=== Trecho do documento ===

Bom, se você concluir que a culpa não é sua, então o caminho é mais difícil, mas não impossível. É importante deixar claro que esse tipo de problema não é uma questão de preto-ou-branco. As coisas variam desde você admirar o seu orientador e vê-lo como um role model até você e ele quererem matar um ao outro.

Por isso, sempre tente primeiro uma “DR”, por mais chato que isso seja. “Quem não se comunica, se trumbica” (Chacrinha 1970s). Está descontente com alguma rotina do laboratório? Explique o porquê ao seu orientador e pergunte se a tal rotina precisa mesmo ser feita dessa maneira. Não concorda com o protocolo de um experimento? Sugira uma mudança, mas com bom embasamento técnico. Acha que não está recebendo atenção suficiente? Chame-o para uma conversa, prove que tem apetite e que faz por merecer. E por aí vai. Falhas na comunicação são a principal fonte de estresse no ambiente de trabalho.

Agora, se você já tiver tentado conversar com o seu orientador e ajeitar as coisas, mas isso não deu certo, seja por que for, então comece a planejar uma mudança. Não adianta dar murro em ponta de faca.

Contudo, faça essa mudança de forma madura e profissional, sem drama, seguindo estes passos:

  1. Converse discretamente com alguns colegas de laboratório e de PPG sobre o caso. Não converse com gente demais e nem com gente errada, para não alimentar com notícias a “rádio peão”.

=== Dados ===

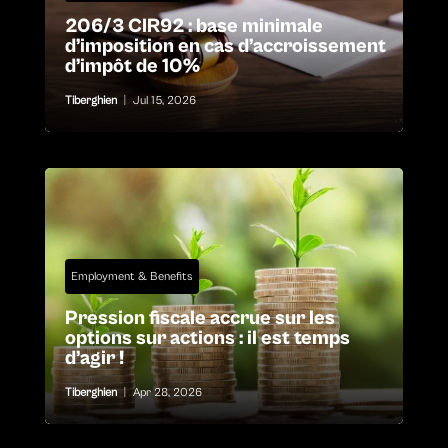
206/3 CIR92 : base minimale
d’imposition en cas d’accroissement
d’impôt de 10%
Tiberghien
|
Jul 15, 2026
Employment & Benefits
Pression fiscale accrue sur les
options sur actions : il est temps
d’agir !
Tiberghien
|
Apr 28, 2026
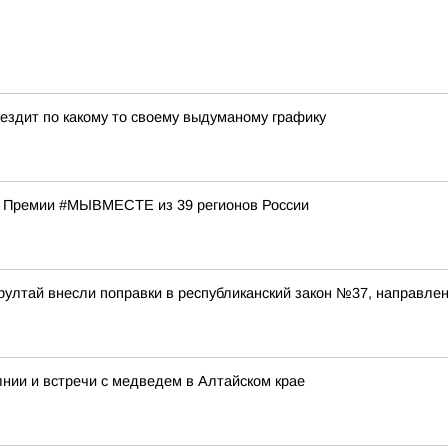
 ездит по какому то своему выдуманому графику
в Премии #МЫВМЕСТЕ из 39 регионов России
рултай внесли поправки в республиканский закон №37, направл
нии и встречи с медведем в Алтайском крае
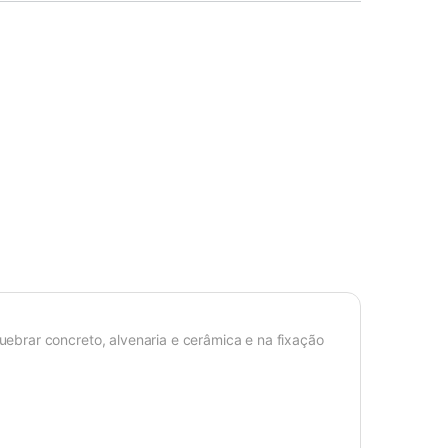
brar concreto, alvenaria e cerâmica e na fixação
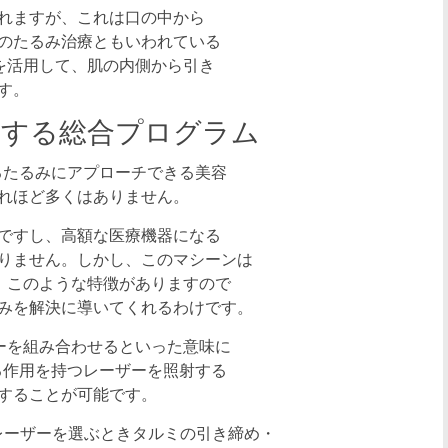
れますが、これは口の中から
のたるみ治療ともいわれている
を活用して、肌の内側から引き
す。
用する総合プログラム
るたるみにアプローチできる美容
れほど多くはありません。
ですし、高額な医療機器になる
りません。しかし、このマシーンは
、このような特徴がありますので
みを解決に導いてくれるわけです。
ーを組み合わせるといった意味に
る作用を持つレーザーを照射する
することが可能です。
レーザーを選ぶときタルミの引き締め・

===

[Solicitação 1] De acordo com o trecho sobre a relação com o orientador, qual é a principal fonte de estresse no ambiente de trabalho?
[Solicitação 2] Repita fielmente a passagem do trecho sobre a relação com o orientador que vai de "Agora, se você" até "ponta de faca.".
O material constitui um conjunto à parte, independente do trecho.

[Resposta do exercício 1] Falhas na comunicação.

[Resposta do exercício 2]
Agora, se você já tiver tentado conversar com o seu orientador e ajeitar as coisas, mas isso não deu certo, seja por que for, então comece a planejar uma mudança. Não adianta dar murro em ponta de faca.